Molecular mechanisms of Respiratory Syncytial Virus regulation

Abstract

Respiratory Syncytial Virus (RSV) is a widespread respiratory pathogen with the capacity to cause severe disease in vulnerable populations. Despite the significant morbidity caused by RSV in the world’s populace, there is very little knowledge about the basic science of this virus. Most of the research published focuses on the pathogenesis and immunologic response of/to the virus or vaccine or therapeutic development. Any new information on how RSV molecularly regulates its precisely timed lifecycle is valuable for future RSV inhibition. Described herein are molecular mechanisms by which RSV regulates its replication, giving us insights into potential new avenues of viral therapies. The F gene was shown to have secondary RNA structure necessary for RSV replication through computational and experimental analysis. Further computational analysis showed multiple conserved structures throughout the RSV genome and transcriptome that may also impact regulation of the lifecycle of RSV and will need to be studied further in the future. Additionally, coinfection studies with SARS-CoV2, and its Nsp1 protein, revealed that a region of the RSV M2 mRNA is affected by Nsp1 ablating M2-2 expression and attenuating viral replication when coinfected with SARS-CoV2. Finally, analysis of RSV infection of blood neutrophils showed a lack of Ns1 and Ns2 expression, which in vivo likely leads to a non-permissive infection.
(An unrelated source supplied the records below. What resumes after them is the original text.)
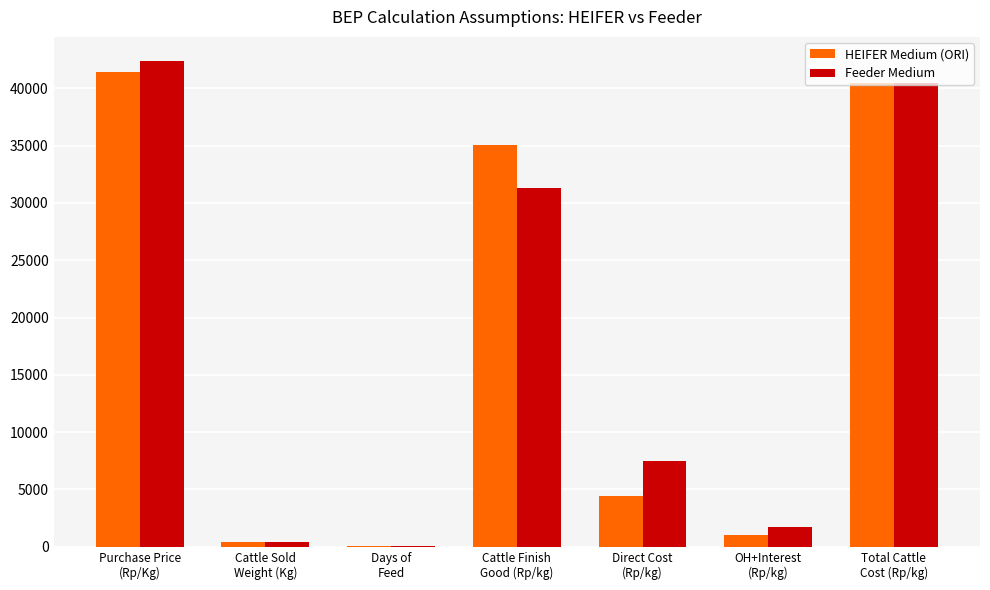

Reading left to right, list all the values displayed in this chart.

HEIFER Medium (ORI): 41464.8	420.0	54.2	35047.6	4447.9	1004.5	40500.0
Feeder Medium: 42369.7	420.0	91.7	31272.9	7527.1	1700.0	40500.0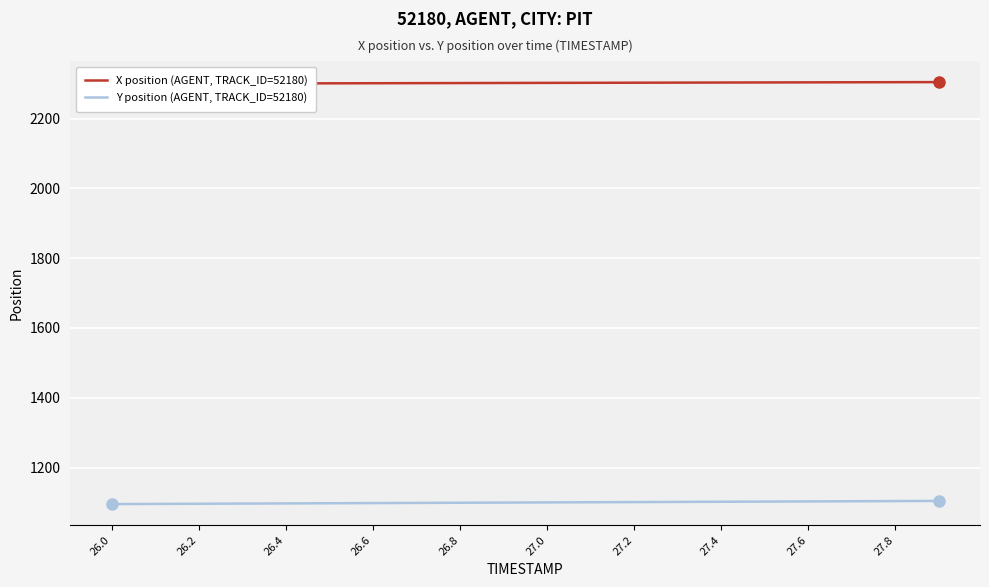

True or false: X position (AGENT, TRACK_ID=52180) and Y position (AGENT, TRACK_ID=52180) cross at least once.

False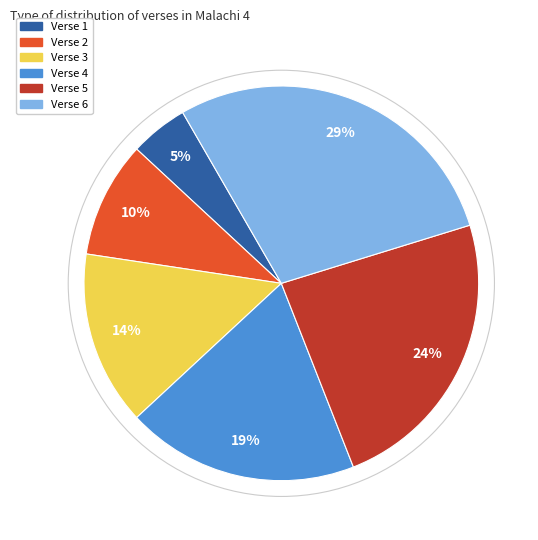

Is it true that Verse 1 is 18% of the pie?

False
From this work, an investigation to determine the differences in the cellular environment in neutrophils that leads to this lack of Ns1 and Ns2 compared to epithelial cells is warranted. All three of these discoveries will open new avenues of therapy creation by structure targeting, generating inhibitory molecules to prevent M2-2 expression, and targeting the inhibitory antiviral response viral proteins of RSV.